All of the data, word for word and free of pictures, is the expected result.

☆ ☆ ☆ ☆

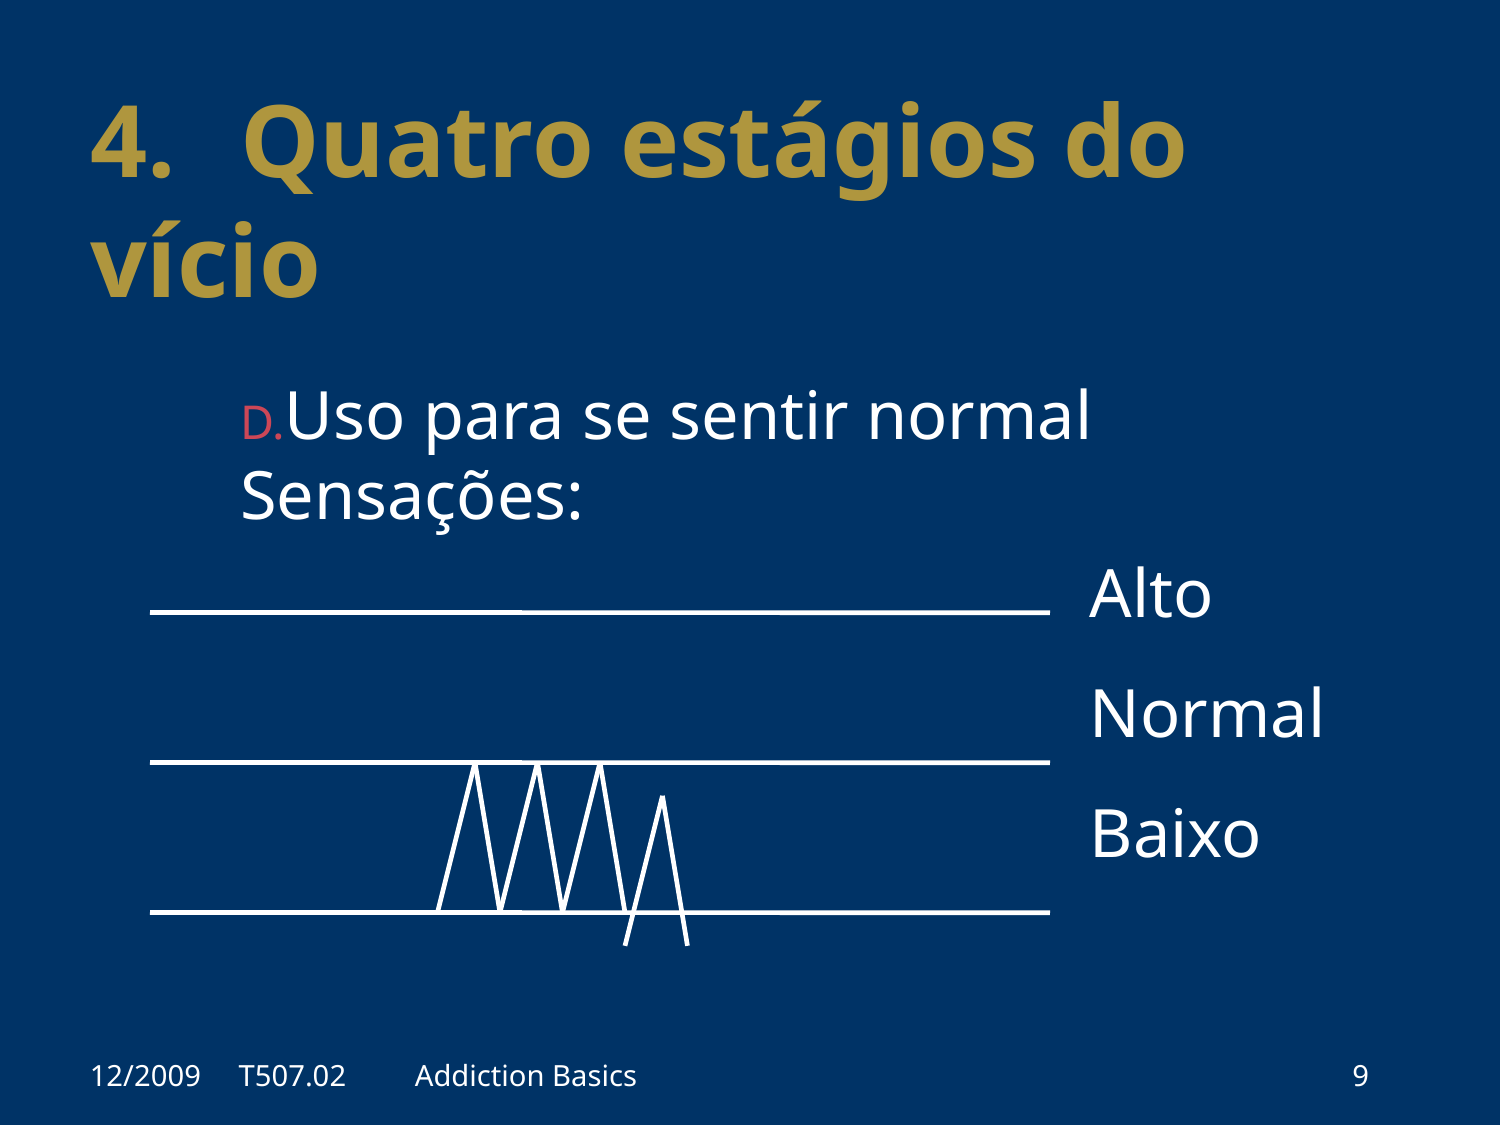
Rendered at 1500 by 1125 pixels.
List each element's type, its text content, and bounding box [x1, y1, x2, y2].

footer Addiction Basics [399, 1042, 875, 1103]
title 4. Quatro estágios do vício [74, 62, 1426, 326]
text_box Alto Normal Baixo [1074, 495, 1426, 878]
slide_number 12/2009 T507.02 [75, 1042, 399, 1103]
slide_number 9 [1337, 1042, 1425, 1103]
list Uso para se sentir normal Sensações: [224, 357, 1500, 1019]
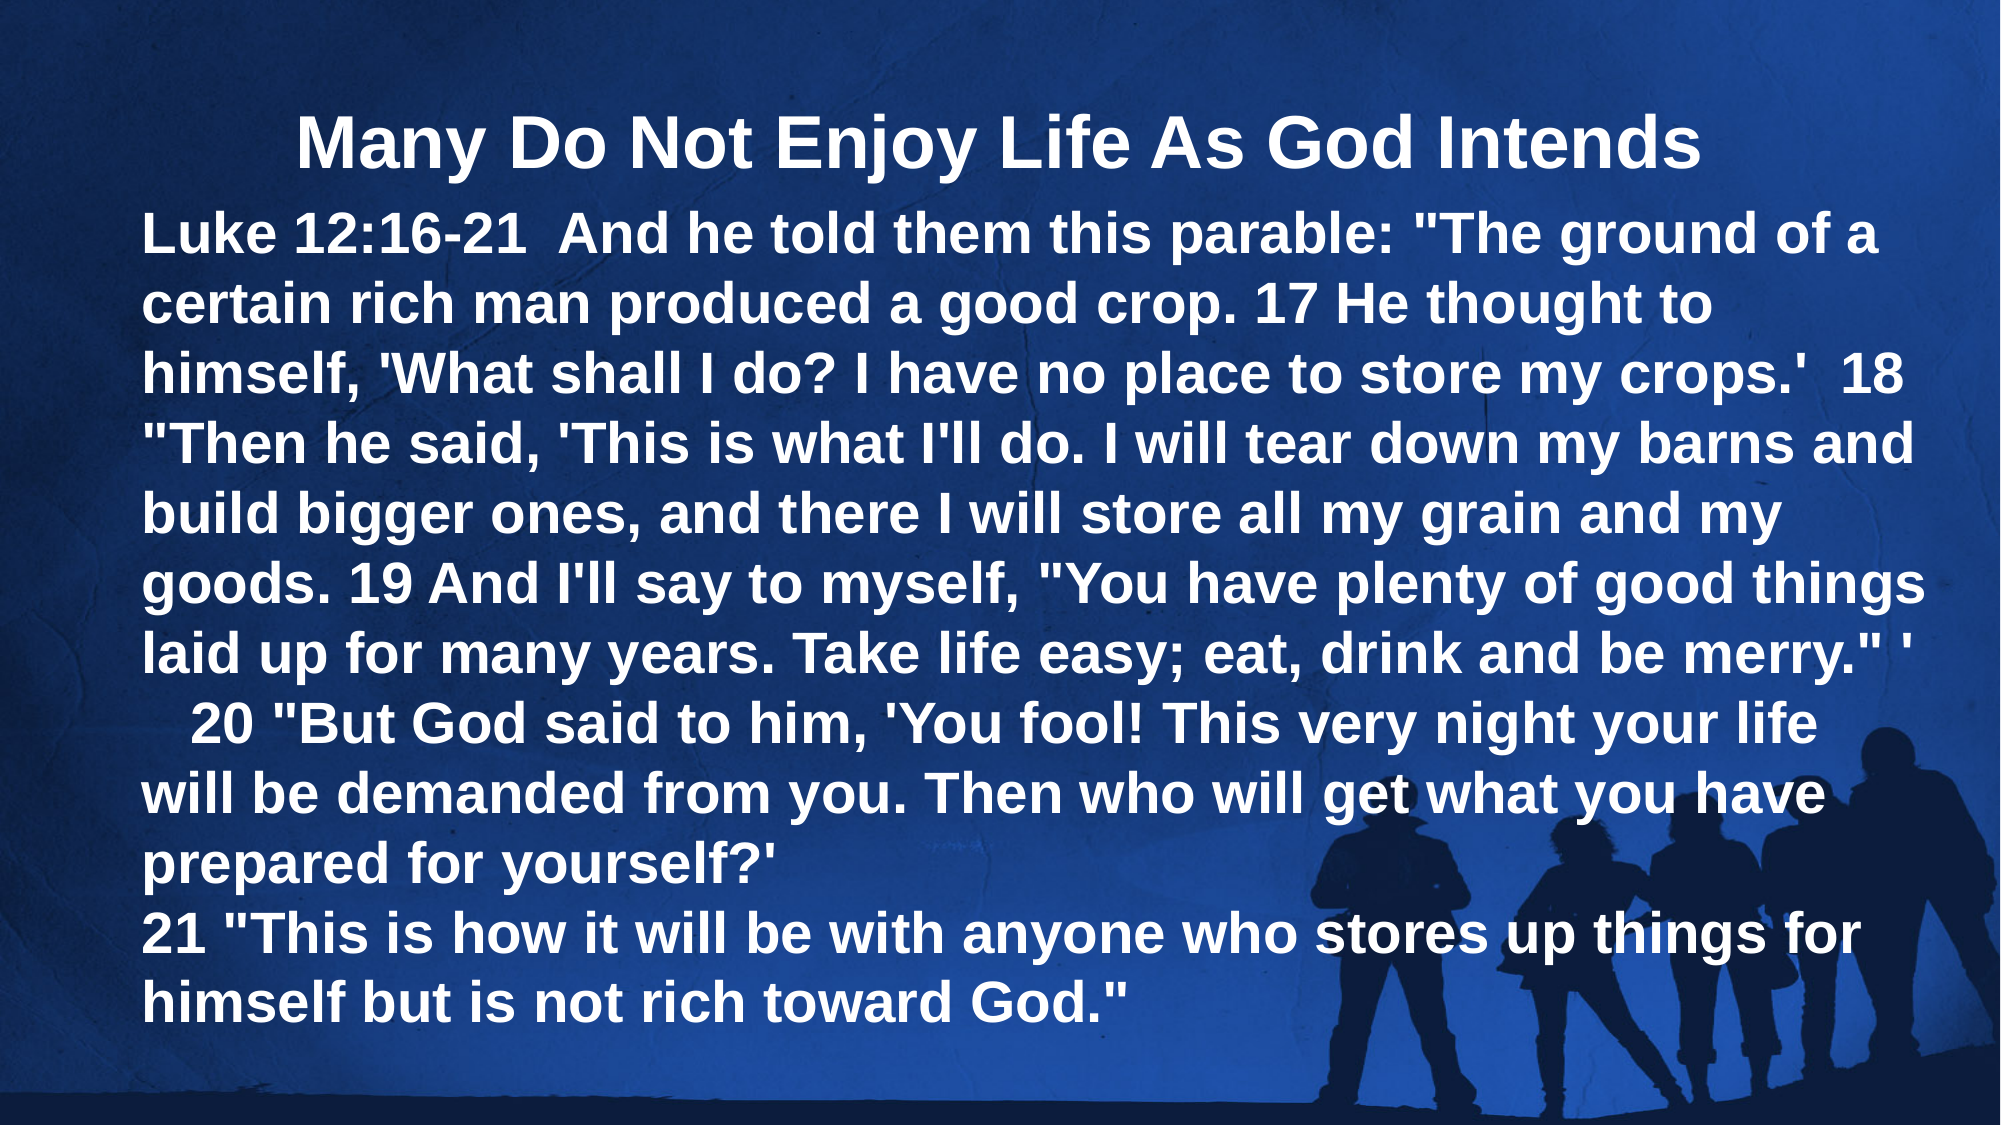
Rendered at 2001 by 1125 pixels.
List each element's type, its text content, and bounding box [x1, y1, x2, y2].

text_box Luke 12:16-21 And he told them this parable: "The ground of a certain rich man produced a good crop. 17 He thought to himself, 'What shall I do? I have no place to store my crops.' 18 "Then he said, 'This is what I'll do. I will tear down my barns and build bigger ones, and there I will store all my grain and my goods. 19 And I'll say to myself, "You have plenty of good things laid up for many years. Take life easy; eat, drink and be merry." ' 20 "But God said to him, 'You fool! This very night your life will be demanded from you. Then who will get what you have prepared for yourself?' 21 "This is how it will be with anyone who stores up things for himself but is not rich toward God." [126, 187, 1945, 1125]
picture [0, 0, 2001, 1125]
title Many Do Not Enjoy Life As God Intends [275, 45, 1725, 187]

☆ ☆ ☆ ☆

> WRITTEN ANSWER:
Rendered at 1500 by 1125 pixels.
List each element's type, its text content, and bounding box [x1, y1, x2, y2].

footer Addiction Basics [399, 1042, 875, 1103]
title 4. Quatro estágios do vício [74, 62, 1426, 326]
text_box Alto Normal Baixo [1074, 495, 1426, 878]
slide_number 12/2009 T507.02 [75, 1042, 399, 1103]
slide_number 9 [1337, 1042, 1425, 1103]
list Uso para se sentir normal Sensações: [224, 357, 1500, 1019]
Rendered at 2001 by 1125 pixels.
List each element's type, its text content, and bounding box [x1, y1, x2, y2].

text_box Luke 12:16-21 And he told them this parable: "The ground of a certain rich man produced a good crop. 17 He thought to himself, 'What shall I do? I have no place to store my crops.' 18 "Then he said, 'This is what I'll do. I will tear down my barns and build bigger ones, and there I will store all my grain and my goods. 19 And I'll say to myself, "You have plenty of good things laid up for many years. Take life easy; eat, drink and be merry." ' 20 "But God said to him, 'You fool! This very night your life will be demanded from you. Then who will get what you have prepared for yourself?' 21 "This is how it will be with anyone who stores up things for himself but is not rich toward God." [126, 187, 1945, 1125]
picture [0, 0, 2001, 1125]
title Many Do Not Enjoy Life As God Intends [275, 45, 1725, 187]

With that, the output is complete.